Mis ojos, antes de que pudiera formular otra hipótesis, han visto a una anciana que bajaba del autobús. Por su gesto en el rostro supongo que le ha dado las gracias al conductor, sin mucho alarde ni adorno, y sin más se ha echado al camino.

Una senda ancha, polvorienta y seca, con ese color mezcla de trigo y ladrillo se vestía de gala con los pasos de la mujer. Un caminante hacía tanto, ¿cuánto?, el suelo no podía recordar. El suelo no tiene memoria, siempre ama los pies que lo transitan. No distingue de odio o amor, de guerra o de paz. El suelo vibra, y vive solo en sus constancias.

Con su traje granate y un pequeño bolso en su brazo izquierdo, la mujer, ya vieja, le ha dado la espalda al autocar. Por un momento he visto a todos los relojes andar de espaldas, tanto y tan rápido que me he sentido como si fuera parte del futuro y no del presente. Y ella, con sus pasos expertos de consciencia y torpes de tiempo, se ha ido alejando.

Cada vez se tiraba más hacia la derecha, como si padeciese algún defecto en la cadera. Luego he pensado que podría ser la costumbre de cuando su madre, o su padre, o sus abuelos le recordaban que entrase siempre por un camino hacia la diestra, para evitar que los coches tirados por burros, mulos, o caballos en las familias más pudientes, la arroyaran. Cuando era niña.

La he visto deshacerse de todo lo que implican las miles de vueltas de un minutero, la he visto marchar. Escuhándola agradecer al chófer el ahorro de trayecto, y la he oído decir al cielo de junio, a los chopos y al agua que respira entre las yerbas, que estaba ahí, vieja y cansada, tal vez, pero que estaba ahí.
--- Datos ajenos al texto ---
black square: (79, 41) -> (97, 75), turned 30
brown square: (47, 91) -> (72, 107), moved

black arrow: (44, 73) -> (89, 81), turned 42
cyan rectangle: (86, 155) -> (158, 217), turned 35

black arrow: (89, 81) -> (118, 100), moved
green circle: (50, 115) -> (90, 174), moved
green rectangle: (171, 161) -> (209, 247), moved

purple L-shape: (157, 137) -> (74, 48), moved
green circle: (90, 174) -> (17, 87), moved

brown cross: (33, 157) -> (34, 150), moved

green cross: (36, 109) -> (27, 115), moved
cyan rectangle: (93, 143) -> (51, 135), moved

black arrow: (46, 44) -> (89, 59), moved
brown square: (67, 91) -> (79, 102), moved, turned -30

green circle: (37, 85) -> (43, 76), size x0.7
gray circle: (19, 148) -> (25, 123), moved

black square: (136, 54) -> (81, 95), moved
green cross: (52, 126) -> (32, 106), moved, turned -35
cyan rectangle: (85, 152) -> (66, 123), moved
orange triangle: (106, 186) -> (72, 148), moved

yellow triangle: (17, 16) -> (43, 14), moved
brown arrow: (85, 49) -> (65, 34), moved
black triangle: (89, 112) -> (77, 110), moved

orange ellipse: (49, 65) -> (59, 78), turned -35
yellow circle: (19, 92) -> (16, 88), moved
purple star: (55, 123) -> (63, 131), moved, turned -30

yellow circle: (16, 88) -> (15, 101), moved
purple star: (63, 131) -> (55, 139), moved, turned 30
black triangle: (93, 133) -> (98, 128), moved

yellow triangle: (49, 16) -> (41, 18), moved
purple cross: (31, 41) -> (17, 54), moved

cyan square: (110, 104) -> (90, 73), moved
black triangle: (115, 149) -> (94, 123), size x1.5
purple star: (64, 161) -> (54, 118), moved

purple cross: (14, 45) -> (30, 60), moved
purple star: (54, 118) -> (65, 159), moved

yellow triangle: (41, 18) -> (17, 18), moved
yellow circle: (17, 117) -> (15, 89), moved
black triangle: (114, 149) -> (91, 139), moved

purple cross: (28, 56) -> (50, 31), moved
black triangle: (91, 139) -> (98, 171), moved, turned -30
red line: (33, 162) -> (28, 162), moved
Y juro por dios que ahora me parece sentir al camino llorar. De emoción y gracias. Esforzándose en ser amable, ofreciendo una temperatura soportable a su paseante. ¿Adónde vas? No me importa. Adonde sea, pero respírame en cada metro, deja que me enamore de tu cuerpo a cada paso.

Ha vuelto a arrancar el autobús, he cerrado los ojos de nuevo y he vuelto a pensar muy relajadamente. El camino, noble en su eternidad, se ha convertido en una delicada cicatriz entre dos lomas verdes y la anciana, circunstancialmente elegante, en una mancha de vino tinto sobre un tapiz azul con nubes.